━━━ Исходный текст ━━━

Михаил Эпштейн
Недо в литературе
Когда же "не" и "до" петлей захлестывают друг друга, то создается нечто вроде надрыва, мастером которого и в жизни, и в литературе был Ф. М. Достоевский. "Надрыв" описан автором "Братьев Карамазовых" во всех видах: и в гостиной, и в избе, и на открытом воздухе (ч. 2., кн. 4, "Надрывы").
Катерина Ивановна до такой степени любит Дмитрия Карамазова, до такой надсады всепрощения и самоотречения, что... вовсе даже и не любит его ("Дмитрия надрывом любите... внеправду любите..."- вдруг озарило Алешу). Штабс-капитан Снегирев до такой степени отчаяния нуждается в деньгах, до такого "дикого восторга" доходит, когда Алеша передает ему двести рублей от Катерины Ивановны, что ... не берет их, бросает на землю и с наслаждением и остервенением топчет каблуком. Такая стычка "до" и "не" в мире Достоевского производит истерику, душевную судорогу. "Они плачут.... истерика, бьются" (о Катерине Ивановне). "Сотрясается, словно судорогой его сводит (о Снегиреве).
А вот как эта надрывность выразилась у Владимира Высоцкого, где есть и порыв к тому, что "надо", и обрыв движения на той точке, где все "не то" и "не так".
В кабаках - зеленый штоф,
Белые салфетки.

━━━

**Задания**
[A] Перечислите всех персонажей «Братьев Карамазовых», которые названы в тексте о надрыве.
[B] Какую сумму, согласно тексту о надрыве, Алеша передает штабс-капитану Снегиреву?
[C] Переведите на английский язык предложение из текста о надрыве: «Такая стычка „до“ и „не“ в мире Достоевского производит истерику, душевную судорогу.»
Приведённый далее листинг — самостоятельный материал, не связанный с текстом.

━━━ Записи ━━━

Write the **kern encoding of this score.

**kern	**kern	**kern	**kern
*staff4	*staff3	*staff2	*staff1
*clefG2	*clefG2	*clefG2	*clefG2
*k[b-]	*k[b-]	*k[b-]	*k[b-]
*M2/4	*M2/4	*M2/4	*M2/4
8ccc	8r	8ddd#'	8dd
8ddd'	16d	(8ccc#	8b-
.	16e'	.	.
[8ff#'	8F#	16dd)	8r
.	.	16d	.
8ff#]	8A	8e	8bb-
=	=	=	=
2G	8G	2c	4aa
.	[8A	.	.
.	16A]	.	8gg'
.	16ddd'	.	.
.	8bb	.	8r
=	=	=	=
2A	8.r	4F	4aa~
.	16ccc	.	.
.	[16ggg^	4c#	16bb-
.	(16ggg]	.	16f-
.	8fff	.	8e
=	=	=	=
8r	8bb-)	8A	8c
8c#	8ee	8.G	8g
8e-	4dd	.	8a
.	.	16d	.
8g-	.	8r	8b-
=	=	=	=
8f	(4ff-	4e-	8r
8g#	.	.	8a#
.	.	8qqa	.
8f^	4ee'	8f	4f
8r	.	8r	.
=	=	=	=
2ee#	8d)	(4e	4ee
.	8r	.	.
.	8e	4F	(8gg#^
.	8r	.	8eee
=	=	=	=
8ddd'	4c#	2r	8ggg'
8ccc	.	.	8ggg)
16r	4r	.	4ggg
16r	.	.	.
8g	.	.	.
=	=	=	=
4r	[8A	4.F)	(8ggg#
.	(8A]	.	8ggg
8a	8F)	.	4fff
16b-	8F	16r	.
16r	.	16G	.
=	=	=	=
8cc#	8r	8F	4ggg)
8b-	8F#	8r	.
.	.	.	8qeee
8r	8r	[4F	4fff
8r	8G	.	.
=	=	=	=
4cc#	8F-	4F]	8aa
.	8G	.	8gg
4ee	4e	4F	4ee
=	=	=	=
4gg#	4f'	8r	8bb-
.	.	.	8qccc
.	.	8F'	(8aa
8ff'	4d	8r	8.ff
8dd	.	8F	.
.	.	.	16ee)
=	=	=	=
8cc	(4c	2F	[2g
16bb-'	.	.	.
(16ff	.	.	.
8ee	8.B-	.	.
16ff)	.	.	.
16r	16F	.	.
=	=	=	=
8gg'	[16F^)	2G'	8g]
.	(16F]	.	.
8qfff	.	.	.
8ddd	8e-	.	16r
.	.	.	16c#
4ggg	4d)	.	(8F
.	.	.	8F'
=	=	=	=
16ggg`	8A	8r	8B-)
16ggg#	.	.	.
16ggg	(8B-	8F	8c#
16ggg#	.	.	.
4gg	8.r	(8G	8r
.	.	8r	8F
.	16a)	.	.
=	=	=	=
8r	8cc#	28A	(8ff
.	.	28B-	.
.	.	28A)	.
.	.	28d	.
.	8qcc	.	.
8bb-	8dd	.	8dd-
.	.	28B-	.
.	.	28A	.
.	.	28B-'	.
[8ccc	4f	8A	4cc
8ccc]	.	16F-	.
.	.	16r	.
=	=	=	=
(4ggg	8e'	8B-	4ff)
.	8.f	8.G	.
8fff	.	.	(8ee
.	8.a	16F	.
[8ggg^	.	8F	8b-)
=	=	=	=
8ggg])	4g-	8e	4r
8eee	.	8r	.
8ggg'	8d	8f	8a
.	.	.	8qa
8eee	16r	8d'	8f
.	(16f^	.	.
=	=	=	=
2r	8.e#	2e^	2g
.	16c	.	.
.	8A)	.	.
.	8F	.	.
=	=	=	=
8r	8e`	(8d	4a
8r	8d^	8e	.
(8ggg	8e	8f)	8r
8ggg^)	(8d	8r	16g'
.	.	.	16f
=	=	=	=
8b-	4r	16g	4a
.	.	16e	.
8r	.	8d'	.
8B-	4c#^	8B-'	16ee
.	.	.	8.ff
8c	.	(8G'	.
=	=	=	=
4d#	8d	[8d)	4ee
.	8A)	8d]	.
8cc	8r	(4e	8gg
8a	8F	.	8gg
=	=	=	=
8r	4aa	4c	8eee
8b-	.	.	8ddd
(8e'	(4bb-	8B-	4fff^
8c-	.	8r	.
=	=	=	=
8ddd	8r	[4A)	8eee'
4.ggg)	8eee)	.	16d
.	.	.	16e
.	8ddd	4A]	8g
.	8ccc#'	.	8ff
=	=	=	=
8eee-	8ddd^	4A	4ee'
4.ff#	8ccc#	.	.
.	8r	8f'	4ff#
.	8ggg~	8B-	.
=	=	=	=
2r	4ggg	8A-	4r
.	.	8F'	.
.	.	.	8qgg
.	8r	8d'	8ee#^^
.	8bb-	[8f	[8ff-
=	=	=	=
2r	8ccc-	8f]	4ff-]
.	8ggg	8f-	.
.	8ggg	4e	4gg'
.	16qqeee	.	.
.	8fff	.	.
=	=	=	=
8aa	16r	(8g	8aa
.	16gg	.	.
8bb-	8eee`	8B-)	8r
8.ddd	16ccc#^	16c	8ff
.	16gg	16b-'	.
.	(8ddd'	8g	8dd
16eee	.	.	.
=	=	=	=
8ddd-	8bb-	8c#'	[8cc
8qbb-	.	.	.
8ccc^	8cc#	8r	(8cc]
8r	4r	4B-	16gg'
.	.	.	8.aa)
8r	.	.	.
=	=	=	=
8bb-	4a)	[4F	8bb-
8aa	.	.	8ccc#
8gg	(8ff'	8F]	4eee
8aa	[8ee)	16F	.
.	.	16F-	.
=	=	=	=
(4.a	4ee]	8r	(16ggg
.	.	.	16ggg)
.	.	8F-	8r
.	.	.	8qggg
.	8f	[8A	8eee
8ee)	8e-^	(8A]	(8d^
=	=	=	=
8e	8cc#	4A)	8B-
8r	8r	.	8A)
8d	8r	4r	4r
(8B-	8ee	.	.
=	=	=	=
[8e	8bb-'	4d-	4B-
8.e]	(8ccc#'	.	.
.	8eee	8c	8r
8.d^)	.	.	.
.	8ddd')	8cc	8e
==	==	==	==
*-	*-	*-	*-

━━━

**Ответы к заданиям**
[A] Катерина Ивановна, Дмитрий Карамазов, штабс-капитан Снегирев, Алеша.

[B] Двести рублей от Катерины Ивановны.

[C] Such a clash of "do" and "ne" in Dostoevsky's world produces hysteria, a spasm of the soul.